La fecha FIFA, ese paréntesis en el frenesí liguero, se ha convertido en un ritual vacío, un café descafeinado que deja un regusto amargo en el paladar del aficionado. Un interludio donde los experimentos tácticos flotan en un mar de indiferencia, donde los balones se mueven sin alma, desinflados y sin la presión que los partidos oficiales imponen.
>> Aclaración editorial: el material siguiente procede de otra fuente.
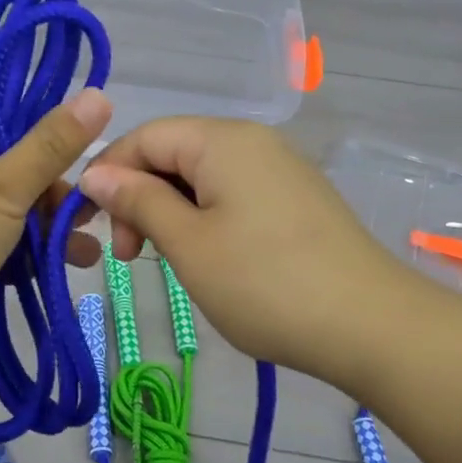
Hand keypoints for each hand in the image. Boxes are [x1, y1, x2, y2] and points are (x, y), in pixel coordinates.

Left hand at [0, 90, 113, 349]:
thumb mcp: (6, 187)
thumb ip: (53, 145)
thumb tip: (99, 93)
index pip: (15, 120)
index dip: (56, 147)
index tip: (88, 177)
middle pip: (12, 166)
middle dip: (54, 200)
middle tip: (89, 226)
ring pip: (1, 204)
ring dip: (42, 230)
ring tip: (84, 257)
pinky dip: (13, 247)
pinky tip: (48, 269)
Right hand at [78, 118, 420, 389]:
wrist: (373, 326)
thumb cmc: (265, 284)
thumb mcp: (188, 244)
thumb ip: (138, 201)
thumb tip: (96, 173)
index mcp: (222, 140)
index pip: (144, 136)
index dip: (108, 174)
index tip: (88, 225)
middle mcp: (252, 141)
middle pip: (173, 153)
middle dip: (139, 197)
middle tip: (130, 256)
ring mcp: (279, 169)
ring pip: (201, 176)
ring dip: (170, 212)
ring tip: (166, 261)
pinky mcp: (296, 199)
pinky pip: (232, 194)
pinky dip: (204, 219)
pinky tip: (206, 258)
Con nuestro tricolor, estos partidos son termómetros que han perdido su mercurio, incapaces de medir la verdadera temperatura de un equipo, de un jugador o de una idea. Un escaparate donde cualquier futbolista, con más o menos méritos o incluso por moda y decreto, puede lucir la camiseta de su selección. Partidos de juguete donde la victoria se torna intrascendente, donde la derrota no deja cicatriz. Los resultados, irrelevantes en su mayoría, no dejan huella en la memoria colectiva. Partidos de exhibición que merecen ser guardados en un cajón.
Mientras tanto, en las sombras, los bolsillos de dirigentes y federaciones se engordan. Un negocio redondo donde los resultados deportivos no tienen importancia bajo el abanderamiento de un eterno proceso. Un circo donde los jugadores, a veces por obligación, a veces por vanidad, saltan al ruedo para interpretar un papel que no siempre merecen. En estos encuentros, los jugadores visten las camisetas de sus selecciones con una liviandad que desentona con el peso de la historia, la responsabilidad y orgullo que conlleva representar a un país.
La Fecha FIFA, un verso libre sin rima ni razón, un poema sin alma ni emoción. Partidos que se han convertido en un ritual vacío, una ceremonia sin sentido que llena un nacionalismo ramplón, un balón aburrido, ídolos de cartón, un grito de gol sin memoria que se desvanece en la nada. Una mancha en el calendario futbolístico que clama por ser borrada.